Жнец тёмных душ - страница 15

Шрифт
Интервал


* * *

Володя обвел взглядом троих товарищей. Генрихович следил за происходящим с нескрываемым интересом. Первым смог заговорить Альберт.

– Я не насиловал. Я был против.

– Практиковал непротивление злу насилием? – ухмыльнулся сторож.

– Не всегда плохие поступки совершают плохие люди, – медленно проговорил Саша, словно сам не верил в свои слова. – Мы дураки были молодые. И ничего не знали о судьбе этой… Вали.

– На самом деле ее звали Лидой, – тихо сказал Володя. Вы даже имени ее не запомнили.

– И что теперь? – Стасик вскочил с лавки, половину его лица заливал горячечный пурпур, половина была белой, как простыня. – Думаете, можете нас запугать?

– Никто не будет никого запугивать, – спокойно ответил Генрихович. – И убивать не будет.

– А зачем тогда этот спектакль? – В словах Саши было больше усталости, чем вызова.

– Затем, что перед нашим выступлением хорошо бы душу очистить. Чтобы ничего не тяготило, чтобы только полет, импровизация, счастье. – Генрихович поднялся со своего стула. – Идем!

Он отпер дверь и вышел первым, за сторожем проследовал Володя. Лишь тогда, опасливо перешептываясь, выглянули в темный коридор Саша, Стасик и Альберт.

– Не отставайте, здесь без меня опасно, – крикнул Генрихович и свернул за угол.
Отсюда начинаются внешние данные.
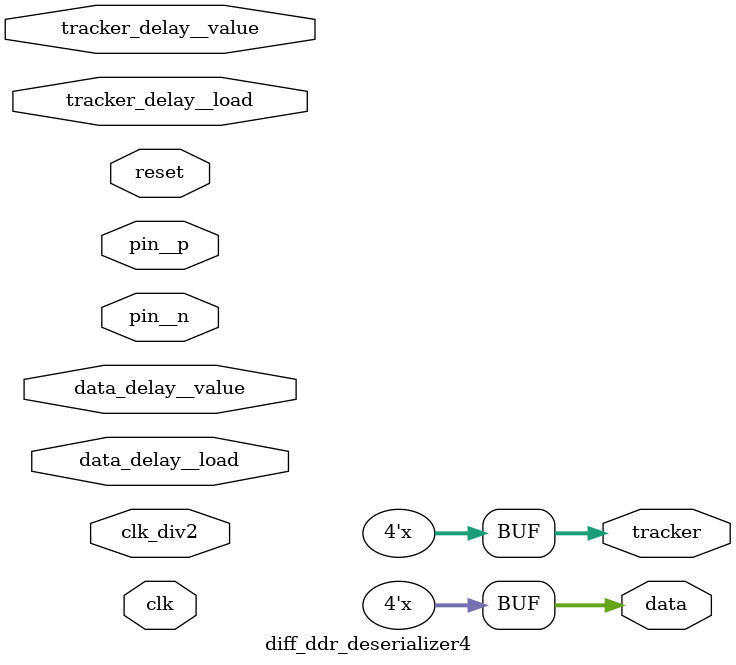
<source format=v>
module diff_ddr_deserializer4( input       clk,
                               input        clk_div2,
                               input        reset,
                               input        pin__p,
                               input        pin__n,
                               input        data_delay__load,
                               input[8:0]   data_delay__value,
                               input        tracker_delay__load,
                               input[8:0]   tracker_delay__value,
                               output [3:0] data,
                               output [3:0] tracker
                               );
   assign data    = data_out[3:0];
   assign tracker = tracker_out[3:0];
   
    (*  ASYNC_REG = "TRUE",  shreg_extract = "no"   *)
    FDPE  #(
        .INIT(1) // Reset value of serial output
    ) reset_sync_0 (
        .PRE (reset),
        .C (clk_div2),
        .CE (1),
        .D (reset),
        .Q (reset__0)
    );
    (*  ASYNC_REG = "TRUE",  shreg_extract = "no"   *)
    FDPE  #(
        .INIT(1) // Reset value of serial output
    ) reset_sync_1 (
        .PRE (reset),
        .C (clk_div2),
        .CE (1),
        .D (reset__0),
        .Q (reset__1)
    );
    (*  ASYNC_REG = "TRUE",  shreg_extract = "no"   *)
    FDPE  #(
        .INIT(1) // Reset value of serial output
    ) reset_sync_2 (
        .PRE (reset),
        .C (clk_div2),
        .CE (1),
        .D (reset__1),
        .Q (reset__2)
    );
    (*  ASYNC_REG = "TRUE",  shreg_extract = "no"   *)
    FDPE  #(
        .INIT(1) // Reset value of serial output
    ) reset_sync_3 (
        .PRE (0),
        .C (clk_div2),
        .CE (1),
        .D (reset__2),
        .Q (reset__sync_clk_div2)
    );
    IBUFDS_DIFF_OUT  diff_io (
        .I (pin__p),
        .IB (pin__n),
        .O (data__p),
        .OB (data__n)
    );
    IDELAYE3  #(
        .DELAY_TYPE("VAR_LOAD"), // Delay to use - if variable then CE, LOAD and INC are used
        .DELAY_VALUE(0), // Delay if fixed (in psec if DELAY_FORMAT is TIME else taps). Up to 512 if taps.
        .DELAY_FORMAT("COUNT"), // If TIME then REFCLK_FREQUENCY is used to determine initial taps; if COUNT then DELAY_VALUE is in taps
        .UPDATE_MODE("ASYNC"), // ASYNC is preferred - MANUAL requires two toggles of load (one to capture the value, one to make it happen)
        .CASCADE("NONE"), // Cascading - and where in the chain it is
        .DELAY_SRC("IDATAIN") // Source of data - IOB or internal signal
    ) data_delay (
        .RST (reset__sync_clk_div2),
        .CLK (clk_div2),
        .DATAOUT (data_delayed),
        .CE (0),
        .INC (0),
        .LOAD (data_delay__load),
        .CNTVALUEIN (data_delay__value),
        .EN_VTC (0),
        .CASC_IN (0),
        .CASC_RETURN (0),
        .DATAIN (0),
        .IDATAIN (data__p)
    );
    ISERDESE3  #(
        .DATA_WIDTH(4), // Width of parallel data
        .FIFO_ENABLE("FALSE") // FIFO enable option - if true tie FIFO_RD_EN to !FIFO_EMPTY and FIFO_RD_CLK to CLKDIV
    ) data_deserializer (
        .RST (reset__sync_clk_div2),
        .CLK (clk),
        .CLK_B (~clk),
        .CLKDIV (clk_div2),
        .D (data_delayed),
        .Q (data_out),
        .FIFO_RD_CLK (0),
        .FIFO_RD_EN (0)
    );
    IDELAYE3  #(
        .DELAY_TYPE("VAR_LOAD"), // Delay to use - if variable then CE, LOAD and INC are used
        .DELAY_VALUE(0), // Delay if fixed (in psec if DELAY_FORMAT is TIME else taps). Up to 512 if taps.
        .DELAY_FORMAT("COUNT"), // If TIME then REFCLK_FREQUENCY is used to determine initial taps; if COUNT then DELAY_VALUE is in taps
        .UPDATE_MODE("ASYNC"), // ASYNC is preferred - MANUAL requires two toggles of load (one to capture the value, one to make it happen)
        .CASCADE("NONE"), // Cascading - and where in the chain it is
        .DELAY_SRC("IDATAIN") // Source of data - IOB or internal signal
    ) tracker_delay (
        .RST (reset__sync_clk_div2),
        .CLK (clk_div2),
        .DATAOUT (tracker_delayed),
        .CE (0),
        .INC (0),
        .LOAD (tracker_delay__load),
        .CNTVALUEIN (tracker_delay__value),
        .EN_VTC (0),
        .CASC_IN (0),
        .CASC_RETURN (0),
        .DATAIN (0),
        .IDATAIN (data__n)
    );
    ISERDESE3  #(
        .DATA_WIDTH(4), // Width of parallel data
        .FIFO_ENABLE("FALSE") // FIFO enable option - if true tie FIFO_RD_EN to !FIFO_EMPTY and FIFO_RD_CLK to CLKDIV
    ) tracker_deserializer (
        .RST (reset__sync_clk_div2),
        .CLK (clk),
        .CLK_B (~clk),
        .CLKDIV (clk_div2),
        .D (tracker_delayed),
        .Q (tracker_out),
        .FIFO_RD_CLK (0),
        .FIFO_RD_EN (0)
    );
endmodule

</source>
Шли они впотьмах как будто целую вечность, пока сторож жестом фокусника не отворил двери в огромную концертную залу. Зрительские места пустовали, на залитой же светом сцене выстроились в ряд инструменты. Саша дрожащими руками поднял сверкающий сакс, который узнал бы из тысячи. Стасик перекинул через шею ремень барабана и погладил потемневшую кожу в пятнышках мальчишеских родинок. Альберт опустился на банкетку перед гробоподобным роялем, на пожелтевших клавишах которого отчетливо виднелись следы замытой крови. Володя взял свой старенький баян. Генрихович подошел к стоявшему на авансцене рекордеру и водрузил на него чистый рентгеновский снимок.

Стоило сторожу нажать на кнопку записи – и четверка заиграла разом, без раскачки. Генрихович сел, свесив ноги с края сцены, и мечтательно закрыл глаза. Музыка была прекрасна. Она фланировала от легкомысленности к напору, от жизнерадостности к меланхолии. Ее хотелось слушать не дыша, остановив сердце, мешающее идеальному ритму, и в то же время хотелось вскочить, чтобы танцевать под нее до изнеможения. Музыка останавливала время, стирала весь мир за пределами зала. Она стирала память о прошлых неудачах и тревожные предвкушения грядущих. Хотелось, чтобы она не кончалась никогда.